● **REQUIRED ACTION**: Each line of the listing is to be copied exactly.

----

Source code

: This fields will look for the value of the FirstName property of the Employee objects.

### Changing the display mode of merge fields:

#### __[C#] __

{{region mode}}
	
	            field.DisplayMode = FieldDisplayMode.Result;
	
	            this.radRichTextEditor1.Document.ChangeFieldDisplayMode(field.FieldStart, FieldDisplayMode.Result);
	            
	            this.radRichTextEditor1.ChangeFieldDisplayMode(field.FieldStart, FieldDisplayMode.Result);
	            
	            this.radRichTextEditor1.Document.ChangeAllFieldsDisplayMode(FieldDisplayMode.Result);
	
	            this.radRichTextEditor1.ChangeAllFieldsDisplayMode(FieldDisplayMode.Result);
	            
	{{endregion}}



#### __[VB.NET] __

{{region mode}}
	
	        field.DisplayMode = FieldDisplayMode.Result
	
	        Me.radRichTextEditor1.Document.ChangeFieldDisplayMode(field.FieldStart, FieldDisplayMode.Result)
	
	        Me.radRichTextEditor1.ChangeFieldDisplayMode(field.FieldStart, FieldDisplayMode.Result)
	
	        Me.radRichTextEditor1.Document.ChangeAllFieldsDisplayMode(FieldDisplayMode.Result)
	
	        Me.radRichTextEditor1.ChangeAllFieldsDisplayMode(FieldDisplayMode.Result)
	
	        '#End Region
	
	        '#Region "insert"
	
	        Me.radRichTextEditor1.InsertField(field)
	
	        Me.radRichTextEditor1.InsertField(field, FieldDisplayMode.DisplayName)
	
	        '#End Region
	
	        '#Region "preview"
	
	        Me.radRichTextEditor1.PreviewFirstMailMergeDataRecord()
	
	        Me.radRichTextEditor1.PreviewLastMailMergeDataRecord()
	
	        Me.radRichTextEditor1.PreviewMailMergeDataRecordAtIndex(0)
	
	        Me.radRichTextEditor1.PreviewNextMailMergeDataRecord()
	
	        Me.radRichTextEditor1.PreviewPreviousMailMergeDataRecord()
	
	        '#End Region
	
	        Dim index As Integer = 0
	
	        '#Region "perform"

----

● **FINISHED EXERCISE**:
Source code

: This fields will look for the value of the FirstName property of the Employee objects.

### Changing the display mode of merge fields:

#### __[C#] __

{{region mode}}
	
	            field.DisplayMode = FieldDisplayMode.Result;
	
	            this.radRichTextEditor1.Document.ChangeFieldDisplayMode(field.FieldStart, FieldDisplayMode.Result);
	            
	            this.radRichTextEditor1.ChangeFieldDisplayMode(field.FieldStart, FieldDisplayMode.Result);
	            
	            this.radRichTextEditor1.Document.ChangeAllFieldsDisplayMode(FieldDisplayMode.Result);
	
	            this.radRichTextEditor1.ChangeAllFieldsDisplayMode(FieldDisplayMode.Result);
	            
	{{endregion}}



#### __[VB.NET] __

{{region mode}}
	
	        field.DisplayMode = FieldDisplayMode.Result
	
	        Me.radRichTextEditor1.Document.ChangeFieldDisplayMode(field.FieldStart, FieldDisplayMode.Result)
	
	        Me.radRichTextEditor1.ChangeFieldDisplayMode(field.FieldStart, FieldDisplayMode.Result)
	
	        Me.radRichTextEditor1.Document.ChangeAllFieldsDisplayMode(FieldDisplayMode.Result)
	
	        Me.radRichTextEditor1.ChangeAllFieldsDisplayMode(FieldDisplayMode.Result)
	
	        '#End Region
	
	        '#Region "insert"
	
	        Me.radRichTextEditor1.InsertField(field)
	
	        Me.radRichTextEditor1.InsertField(field, FieldDisplayMode.DisplayName)
	
	        '#End Region
	
	        '#Region "preview"
	
	        Me.radRichTextEditor1.PreviewFirstMailMergeDataRecord()
	
	        Me.radRichTextEditor1.PreviewLastMailMergeDataRecord()
	
	        Me.radRichTextEditor1.PreviewMailMergeDataRecordAtIndex(0)
	
	        Me.radRichTextEditor1.PreviewNextMailMergeDataRecord()
	
	        Me.radRichTextEditor1.PreviewPreviousMailMergeDataRecord()
	
	        '#End Region
	
	        Dim index As Integer = 0
	
	        '#Region "perform"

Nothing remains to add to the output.